Fraud Losses Grow Sharply
When capital is scarce, no company can afford to be the unwitting victim of corporate fraud. The financial losses, for one thing, are far too high. Kroll estimates that the average company lost $8.2 million to fraud over the past three years, an increase of 22% from the previous year’s survey. Those figures could well have been even worse had the US not rolled out the controversial Sarbanes-Oxley (SOX) legislation in the wake of the Enron and WorldCom scandals. Abbey says SOX has resulted in greater corporate governance and adds, “The fact that there are more people looking more closely at the P&L; does make it more difficult to commit fraud.”
Experts say advances in technology also mean that detection and prevention are becoming more sophisticated. Voice recognition software, biometrics, enterprise fraud management systems that monitor information across different departmental silos for unusual activity and software that analyzes the way someone writes an email in order to detect potentially fraudulent behavior are just some of the tools available for detecting fraud.
According to Patrick of SAS, these technologies can help companies prevent fraud rather than focusing on “after the event” forensics. “To uncover internal fraud, you need a sophisticated system that looks across data sets, emails, internal systems and telephone records and looks for patterns of activity across everything everyone is doing,” he explains. “That means analyzing vast quantities of data to detect key patterns and then using that information to forecast whether something is likely to be fraud by matching it against common fraud patterns.”
Ironically, despite the plethora of controls a company may put in place, Abbey says most corporate fraud cases are only brought to light by accident or whistleblowers. “We don’t see many cases that are picked up by controls,” he says, pointing to one case he investigated where a systematic fraud committed by the head of a company’s accounts payable department only came to light after he collapsed and died on a golf course and was no longer able to cover up the fact that he had been diverting the automated payment run to four or five suppliers into his own personal account.

**THINGS TO DO:**
1/ Please copy the passage on corporate fraud between "Experts say advances" and "for detecting fraud.", inclusive, replacing "biometrics" with "fingerprint scanning".
2/ Answer these about the passage on corporate fraud:
(a) How much does Kroll estimate the average company lost to fraud over the past three years?
(b) What company is Patrick with?
(c) Where did the head of the accounts payable department collapse and die?
This material was taken from a separate source.

[Data records]
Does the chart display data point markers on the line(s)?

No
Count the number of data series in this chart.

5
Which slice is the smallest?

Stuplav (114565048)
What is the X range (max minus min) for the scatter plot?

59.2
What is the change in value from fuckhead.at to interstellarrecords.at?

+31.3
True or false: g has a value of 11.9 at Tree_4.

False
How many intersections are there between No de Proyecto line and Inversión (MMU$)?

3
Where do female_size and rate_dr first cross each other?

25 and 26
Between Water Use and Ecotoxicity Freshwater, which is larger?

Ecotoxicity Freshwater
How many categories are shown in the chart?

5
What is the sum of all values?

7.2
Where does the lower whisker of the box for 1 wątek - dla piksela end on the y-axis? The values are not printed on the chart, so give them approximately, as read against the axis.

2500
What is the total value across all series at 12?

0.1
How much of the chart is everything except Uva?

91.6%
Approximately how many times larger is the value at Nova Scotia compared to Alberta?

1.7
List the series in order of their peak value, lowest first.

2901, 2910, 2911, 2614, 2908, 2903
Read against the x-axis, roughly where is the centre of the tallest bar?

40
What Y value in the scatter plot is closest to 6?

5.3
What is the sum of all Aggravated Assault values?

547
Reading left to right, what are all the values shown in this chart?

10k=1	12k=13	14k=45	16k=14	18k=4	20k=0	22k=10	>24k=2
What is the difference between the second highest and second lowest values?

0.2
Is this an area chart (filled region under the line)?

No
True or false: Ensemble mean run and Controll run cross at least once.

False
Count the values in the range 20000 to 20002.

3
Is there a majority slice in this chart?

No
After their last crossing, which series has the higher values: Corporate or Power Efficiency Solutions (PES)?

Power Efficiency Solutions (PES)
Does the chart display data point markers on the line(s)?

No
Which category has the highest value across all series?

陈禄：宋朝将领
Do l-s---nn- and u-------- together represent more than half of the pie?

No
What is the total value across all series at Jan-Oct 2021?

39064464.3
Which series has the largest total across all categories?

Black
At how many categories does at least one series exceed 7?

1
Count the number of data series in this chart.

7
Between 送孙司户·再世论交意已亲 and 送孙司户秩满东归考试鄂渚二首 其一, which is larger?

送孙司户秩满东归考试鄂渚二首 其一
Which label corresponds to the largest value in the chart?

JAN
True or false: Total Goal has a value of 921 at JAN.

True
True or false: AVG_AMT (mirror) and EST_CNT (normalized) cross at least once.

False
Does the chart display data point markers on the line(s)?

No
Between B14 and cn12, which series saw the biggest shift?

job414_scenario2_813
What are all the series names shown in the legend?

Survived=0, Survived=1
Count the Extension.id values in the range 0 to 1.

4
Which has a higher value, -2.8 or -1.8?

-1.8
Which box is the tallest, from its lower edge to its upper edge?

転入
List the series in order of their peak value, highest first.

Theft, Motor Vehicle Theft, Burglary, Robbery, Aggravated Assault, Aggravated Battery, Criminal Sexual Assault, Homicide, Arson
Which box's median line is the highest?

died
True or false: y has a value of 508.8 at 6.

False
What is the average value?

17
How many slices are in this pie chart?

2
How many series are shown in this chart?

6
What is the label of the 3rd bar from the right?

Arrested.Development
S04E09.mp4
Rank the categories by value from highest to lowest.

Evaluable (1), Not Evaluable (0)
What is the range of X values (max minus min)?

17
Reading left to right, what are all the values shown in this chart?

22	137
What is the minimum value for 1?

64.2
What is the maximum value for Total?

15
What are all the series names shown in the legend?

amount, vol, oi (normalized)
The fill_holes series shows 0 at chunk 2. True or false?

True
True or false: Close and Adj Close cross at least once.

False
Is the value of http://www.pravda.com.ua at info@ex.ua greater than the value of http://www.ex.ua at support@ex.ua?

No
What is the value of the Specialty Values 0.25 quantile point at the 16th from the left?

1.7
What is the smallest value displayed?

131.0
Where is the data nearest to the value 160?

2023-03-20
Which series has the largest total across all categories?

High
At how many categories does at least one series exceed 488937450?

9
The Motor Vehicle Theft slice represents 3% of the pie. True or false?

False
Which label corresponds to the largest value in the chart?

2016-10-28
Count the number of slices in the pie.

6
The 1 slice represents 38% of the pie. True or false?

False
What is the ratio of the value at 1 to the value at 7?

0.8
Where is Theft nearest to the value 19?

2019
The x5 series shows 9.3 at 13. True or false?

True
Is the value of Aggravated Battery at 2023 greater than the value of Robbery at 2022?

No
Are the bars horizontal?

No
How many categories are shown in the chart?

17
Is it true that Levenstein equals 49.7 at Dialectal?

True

**TASK RESULTS:**
1/
Experts say advances in technology also mean that detection and prevention are becoming more sophisticated. Voice recognition software, fingerprint scanning, enterprise fraud management systems that monitor information across different departmental silos for unusual activity and software that analyzes the way someone writes an email in order to detect potentially fraudulent behavior are just some of the tools available for detecting fraud.

2/
(a) $8.2 million
(b) SAS
(c) On a golf course